Buddhism is often referred to as a system of beliefs or a way of life. Unlike followers of other religions, Buddhists are not required to follow prescribed routines, although some Buddhist practices do include elaborate rituals. Meditation is the basic practice of Buddhism, intended to bring awareness of our mind and our true enlightened nature. Buddhists believe that meditation is necessary to calm the endless thoughts and distractions that otherwise fill our minds. While Zen Buddhism focuses on discovering truths about the self, Tibetan Buddhism emphasizes a path of compassion for all living beings.
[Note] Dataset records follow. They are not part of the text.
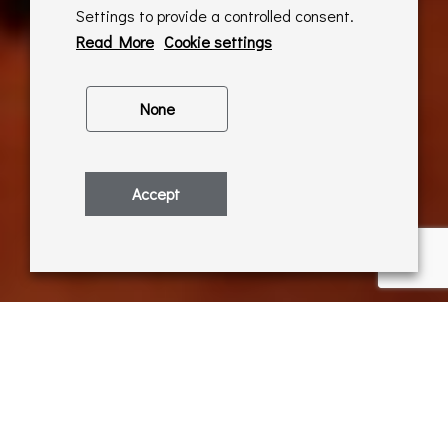
Settings to provide a controlled consent.
Read More
Cookie settings
None
Accept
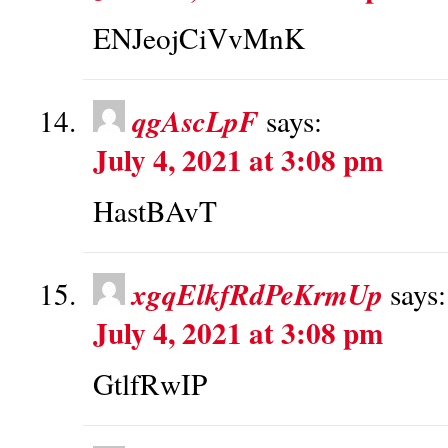
ENJeojCiVvMnK
qgAscLpF
says:
July 4, 2021 at 3:08 pm
HastBAvT
xgqElkfRdPeKrmUp
says:
July 4, 2021 at 3:08 pm
GtlfRwIP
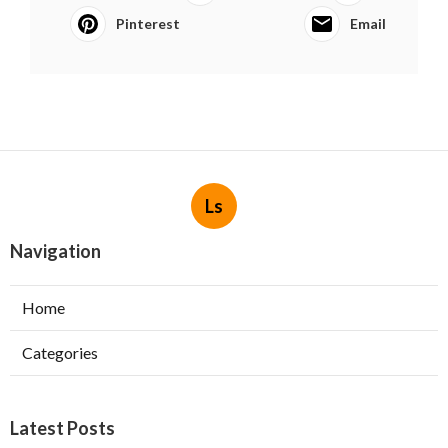
Pinterest
Email
Ls
Navigation
Home
Categories
Latest Posts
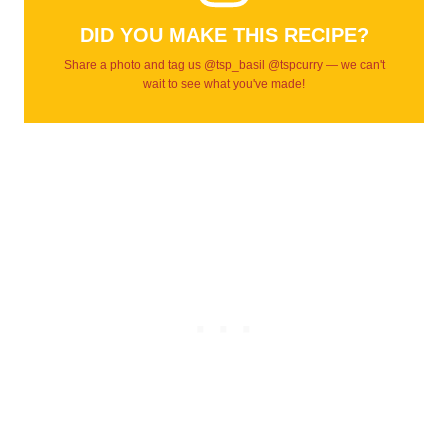
DID YOU MAKE THIS RECIPE?
Share a photo and tag us @tsp_basil @tspcurry — we can't
wait to see what you've made!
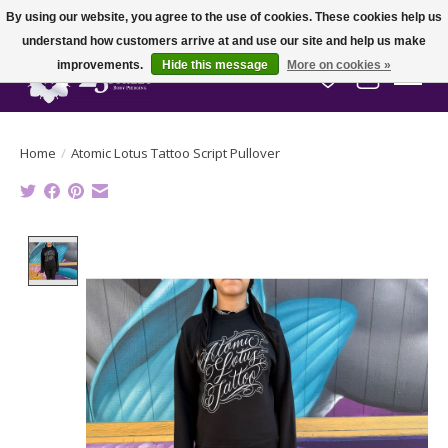
By using our website, you agree to the use of cookies. These cookies help us
understand how customers arrive at and use our site and help us make
improvements.
Hide this message
More on cookies »
Wish List
Cart
Home
/
Atomic Lotus Tattoo Script Pullover
Product image slideshow Items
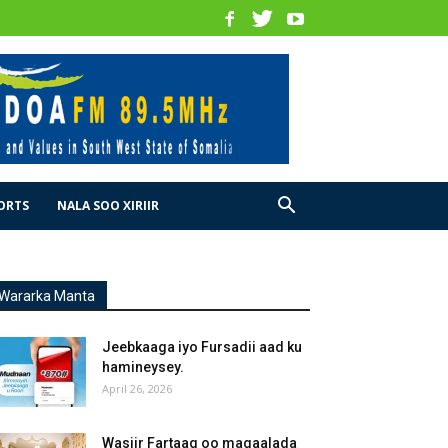
ORTS
NALA SOO XIRIIR
Wararka Manta
Jeebkaaga iyo Fursadii aad ku
hamineysey.
April 26, 2026
Wasiir Fartaag oo magaalada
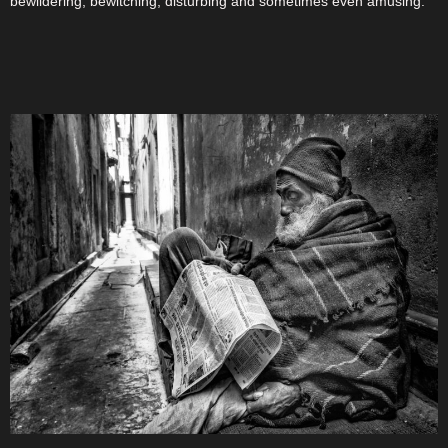
bewildering, bewitching, disturbing and sometimes even amusing.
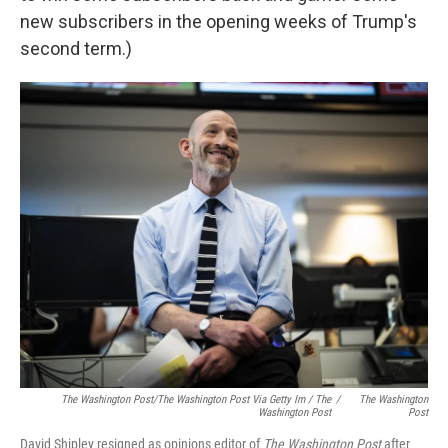
new subscribers in the opening weeks of Trump's
second term.)
The Washington Post/The Washington Post Via Getty Im / The
/
The Washington
Washington Post
Post
David Shipley resigned as opinions editor of
The Washington Post
after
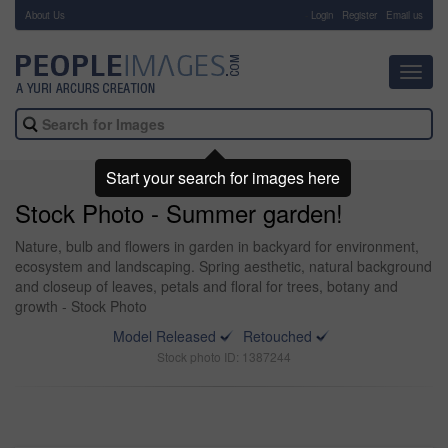
About Us
-
Login
Register
Email us
Toggl
navig
Start your search for images here
Stock Photo - Summer garden!
Nature, bulb and flowers in garden in backyard for environment,
ecosystem and landscaping. Spring aesthetic, natural background
and closeup of leaves, petals and floral for trees, botany and
growth - Stock Photo
Model Released
Retouched
Stock photo ID: 1387244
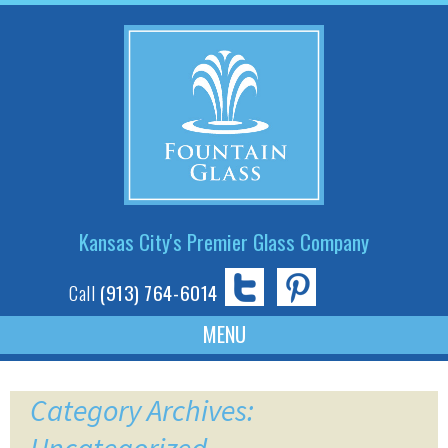
Kansas City's Premier Glass Company
Call
(913) 764-6014
Skip
to
Category Archives:
content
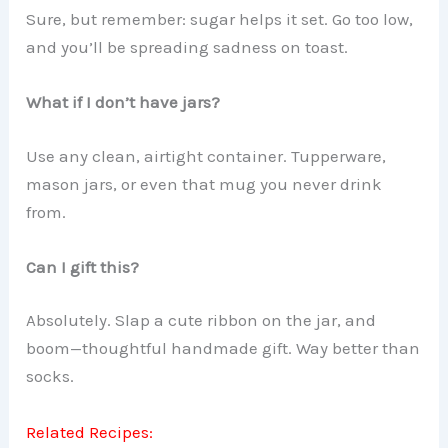
Sure, but remember: sugar helps it set. Go too low,
and you’ll be spreading sadness on toast.
What if I don’t have jars?
Use any clean, airtight container. Tupperware,
mason jars, or even that mug you never drink
from.
Can I gift this?
Absolutely. Slap a cute ribbon on the jar, and
boom—thoughtful handmade gift. Way better than
socks.
Related Recipes:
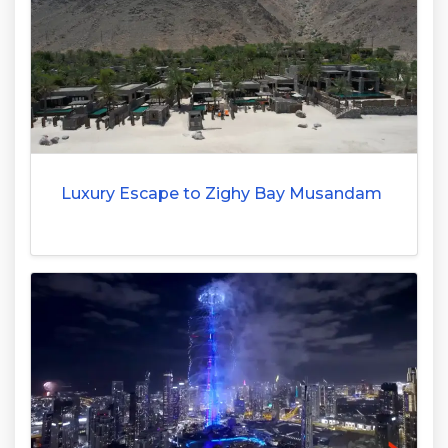
Luxury Escape to Zighy Bay Musandam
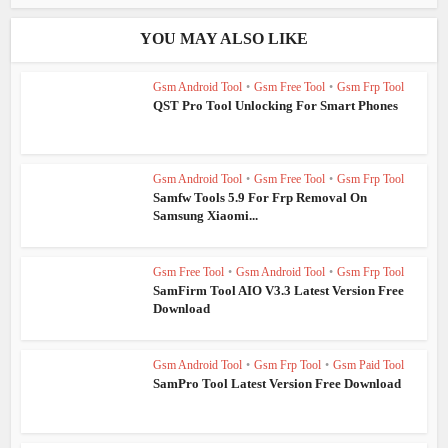
YOU MAY ALSO LIKE
Gsm Android Tool
•
Gsm Free Tool
•
Gsm Frp Tool
QST Pro Tool Unlocking For Smart Phones
Gsm Android Tool
•
Gsm Free Tool
•
Gsm Frp Tool
Samfw Tools 5.9 For Frp Removal On
Samsung Xiaomi...
Gsm Free Tool
•
Gsm Android Tool
•
Gsm Frp Tool
SamFirm Tool AIO V3.3 Latest Version Free
Download
Gsm Android Tool
•
Gsm Frp Tool
•
Gsm Paid Tool
SamPro Tool Latest Version Free Download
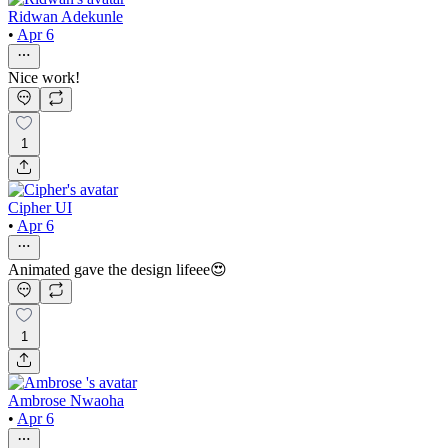
Ridwan Adekunle
•
Apr 6
Nice work!
1
Cipher UI
•
Apr 6
Animated gave the design lifeee😍
1
Ambrose Nwaoha
•
Apr 6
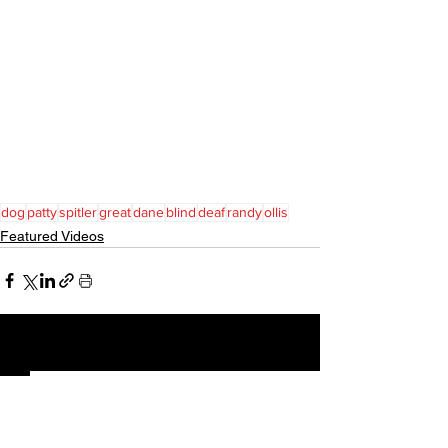
dog
patty
spitler
great
dane
blind
deaf
randy
ollis
Featured Videos
See All
Recent Posts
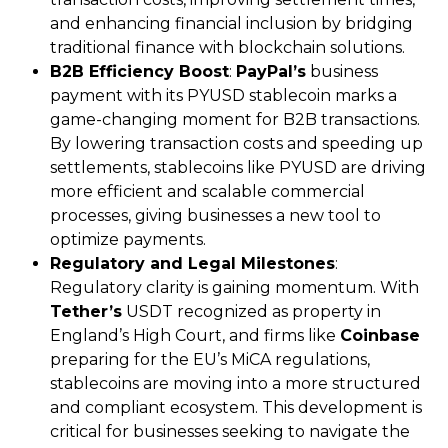
and enhancing financial inclusion by bridging
traditional finance with blockchain solutions.
B2B Efficiency Boost
:
PayPal’s
business
payment with its PYUSD stablecoin marks a
game-changing moment for B2B transactions.
By lowering transaction costs and speeding up
settlements, stablecoins like PYUSD are driving
more efficient and scalable commercial
processes, giving businesses a new tool to
optimize payments.
Regulatory and Legal Milestones
:
Regulatory clarity is gaining momentum. With
Tether’s
USDT recognized as property in
England’s High Court, and firms like
Coinbase
preparing for the EU’s MiCA regulations,
stablecoins are moving into a more structured
and compliant ecosystem. This development is
critical for businesses seeking to navigate the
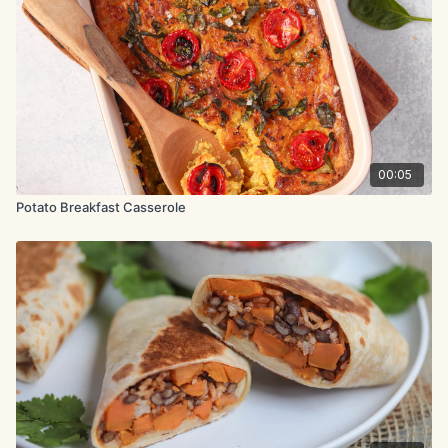
2 garlic cloves, minced
1 tsp. maple syrup
½ head of broccoli, shredded
2 tbsp. + 1 tsp. olive oil
3 small yellow potatoes, diced into ½-inch pieces
00:05
salt & black pepper
Potato Breakfast Casserole
½ onion, diced
5.3 oz. (150g) cherry tomatoes
1 avocado, for serving
hot sauce, for serving (optional)
Method:
Steam the tempeh for 10 minutes, choosing your preferred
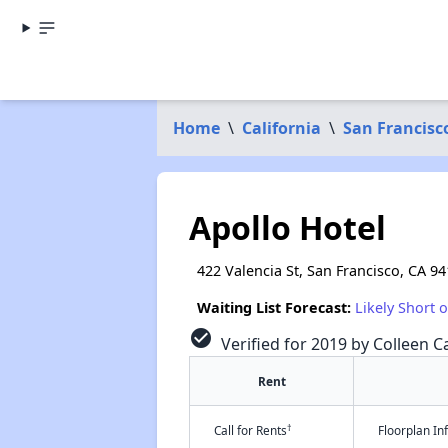
Home
\
California
\
San Francisc
Apollo Hotel
422 Valencia St, San Francisco, CA 9
Waiting List Forecast:
Likely Short 
check_circle
Verified for 2019 by Colleen Ca
Rent
†
Call for Rents
Floorplan I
Meditation is the core practice of Buddhism. Buddhists show commitment to their beliefs by meditating on a regular basis. There are no requirements as to specific times of day, number of sessions per day or length of time, though many Buddhists establish a meditation routine to ensure they practice every day. Taking time on a regular basis to rest in awareness of the true nature of one’s mind is the basic commitment.
The key Buddhist teaching is what is known as the Four Noble Truths: the truth of suffering, the truth of the cause of suffering, the truth of the end of suffering and the way or path to the end of suffering. Buddhists cultivate compassion and a desire for all living beings to be free from suffering and the causes of suffering. To show complete commitment to this belief, a Buddhist may carry out tangible acts of charity or generosity, but the primary practice is generating compassion through meditation and the way one lives all the time.
Taking refuge is the ceremony marking one’s commitment to being a Buddhist. A qualified teacher conducts the ceremony; the practitioner vows to live by certain precepts and receives a Buddhist name. The five basic precepts are not to kill, not to steal, not to lie, not to become intoxicated and not to engage in sexual misconduct. Taking refuge may indicate one’s commitment to being a Buddhist; however, a Buddhist shows commitment to his or beliefs in how he or she lives on a daily basis.
Going on a Buddhist retreat may deepen a Buddhist’s commitment to his or her beliefs, or may be something a Buddhist considers necessary to further his or her learning and understanding. A retreat could be as short as one day or as long as many years, and may concentrate on specific teachings or practices. Engaging in a retreat may indicate a Buddhist’s commitment to his or beliefs, as a retreat requires that one disconnect from the usual daily routines including jobs and communication with the outside world; however, the intent is to focus on practice rather than an outward show of commitment.